Kesemuanya ini akan memberikan pada diri kita suatu pemahaman yang sempurna
serta perasaan yang yakin atas semua sifat-sifat ketuhanan. Dengan sendirinya
hal ini akan meyakinkan diri kita bahwa kita tidak akan sanggup memahami
hakekat Dzat Allah, justru karena kuatnya iman kita kepada-Nya. Selain itu hal
ini juga meyakinkan kita bahwa kita wajib mempercayai segala apa yang dikabarkan Allah tentang
hal-hal yang tidak sanggup dicerna oleh akal atau dipahaminya. Hal ini
disebabkan oleh lemahnya akal manusia untuk memahami apa yang ada diluar
jangkauannya dengan menggunakan ukuran-ukuran nisbi yang serba terbatas
kemampuannya. Padahal untuk memahami hal semacam ini diperlukan ukuran-ukuran
yang tidak nisbi dan tidak terbatas, yang justru tidak dimiliki oleh manusia.

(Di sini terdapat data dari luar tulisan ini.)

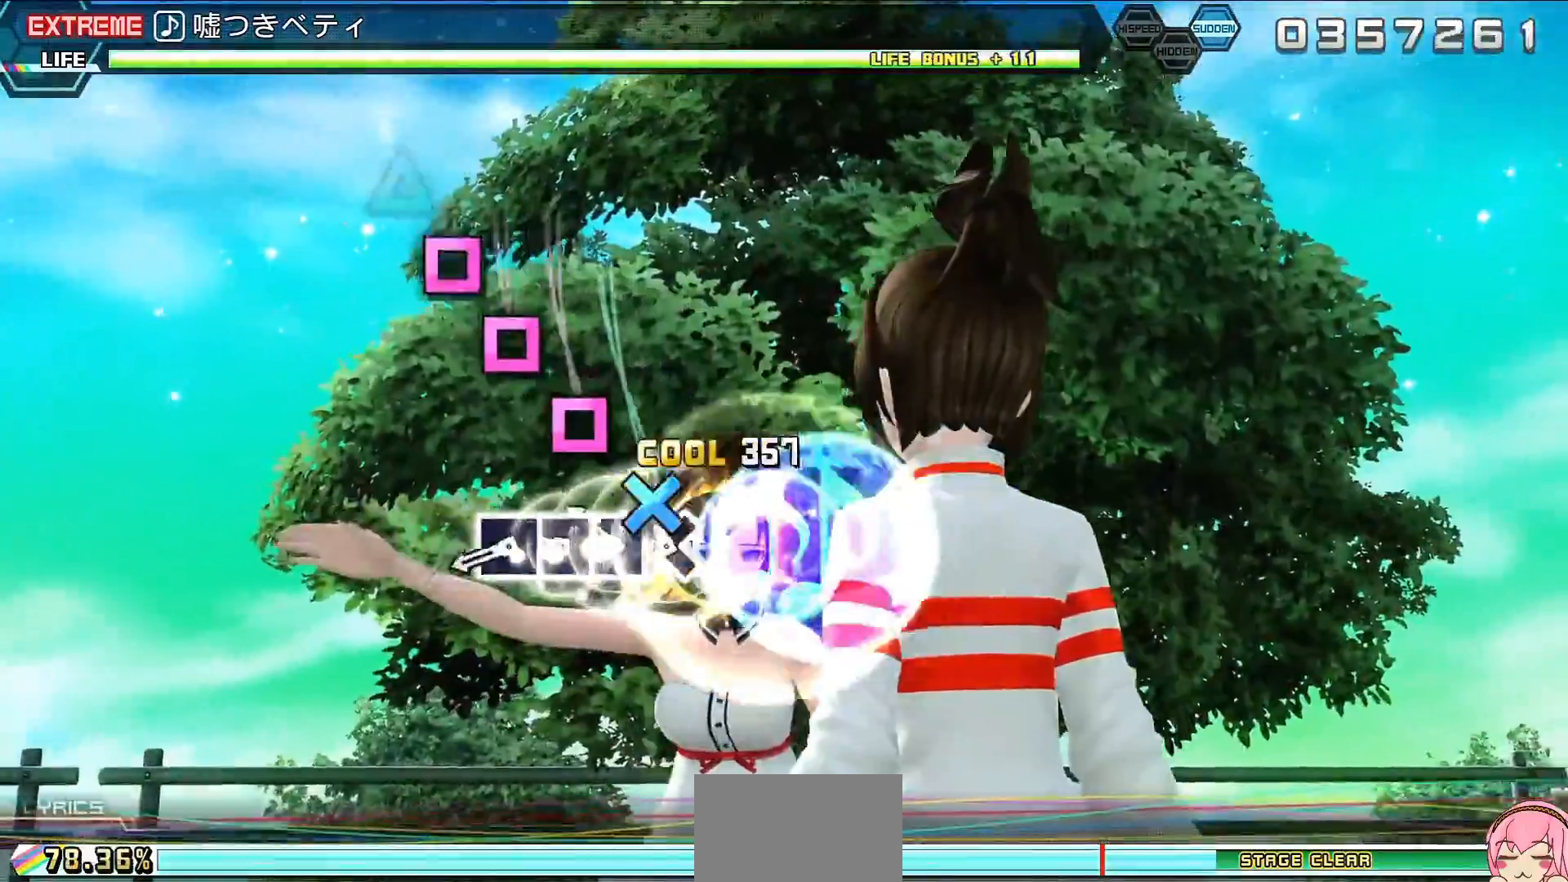
{"buttons": ["R2"], "events": [[33, "SQUARE", "down"], [100, "SQUARE", "up"], [133, "DPAD_LEFT", "down"], [233, "DPAD_LEFT", "up"], [233, "SQUARE", "down"], [333, "SQUARE", "up"], [367, "DPAD_UP", "down"], [467, "DPAD_UP", "up"]]}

Bahkan tidak mampu untuk dimiliki.
Kebutuhan Manusia Terhadap Rasul
Adapun bukti mengenai kebutuhan
manusia terhadap para rasul dapat kita lihat dari terbuktinya manusia sebagai
makhluk Allah SWT yang bersifat terbatas, akal dan kemampuannya. Juga dapat
dilihat dari terbuktinya agama itu sebagai suatu hal yang fitri dalam diri
manusia, karena ia merupakan salah satu fitrah pen-taqdis-an (pengagungan dan pensucian-red.) manusia. Dalam fitrahnya
itu manusia senantiasa mentaqdiskan Penciptanya. Pekerjaan mentaqdiskan inilah
yang selanjutnya dikenal sebagai ibadah,
yang merupakan tali penghubung antara manusia dan Penciptanya. Apabila hubungan
ini dibiarkan sendiri tanpa aturan akan cenderung terjadi kekacauan ibadah
serta menyebabkan terjadinya penyembahan terhadap selain dari pencipta yang
sebenarnya. Jadi harus ada aturan tertentu yang mengatur hubungan ini dengan
baik. Hanya saja aturan ini tidak boleh datang dari pihak manusia, karena ia
sendiri tidak mampu memahami hakekat Khaliq (maksudnya tentang perbuatannya,
apakah perbuatan itu diterima atau ditolak oleh Khaliq-red.) untuk dapat
meletakkan aturan antara dirinya dengan Sang Pencipta. Oleh karena itu aturan
ini harus datang dari Khaliq. Karenanya aturan ini harus sampai ke tangan
manusia, maka tidak boleh tidak harus ada para rasul yang menyampaikan agama Allah ini kepada umat
manusia.
Bukti lain akan kebutuhan manusia
terhadap para rasul adalah bahwa pemuasan manusia akan tuntutan
kebutuhan-kebutuhan jasmani dan gharizah/ nalurinya merupakan hal yang mutlak perlu. Pemuasan
semacam ini apabila dibiarkan berjalan tanpa suatu aturan akan menjurus ke arah
pemuasan yang salah dan berlebihan serta akan menyebabkan malapetaka terhadap
umat manusia. Oleh karena itu harus ada aturan yang mengatur gharizah dan
kebutuhan-kebutuhan jasmani ini. Hanya saja aturan ini tidak boleh datang dari
pihak manusia, sebab pemahamannya dalam mengatur gharizah dan
kebutuhan-kebutuhan jasmani senantiasa menjadi obyek (sasaran) kekeliruan,
perselisihan dan keterpengaruhan oleh lingkungan yang didiaminya. Apabila ia
dibiarkan membuat aturan sendiri, maka aturan yang ia buat pun menjadi subyek
kekeliruan, perselisihan, dan pertentangan yang akan menjerumuskan manusia ke
dalam kenestapaan. Maka dari itu aturan tersebut harus datang dari Allah SWT,
yang untuk dapat sampai ke tangan manusia, haruslah melalui seorang rasul.
Bukti Al-Quran Kalamullah
Adapun bukti -yang sangat mudah-
bahwa Al-Qur'an itu datang dari Allah dapat dilihat dari kenyataan/fakta bahwa
Al-Qur'an itu sebuah kitab berbahasa Arab yang dibawa oleh Rasulullah SAW.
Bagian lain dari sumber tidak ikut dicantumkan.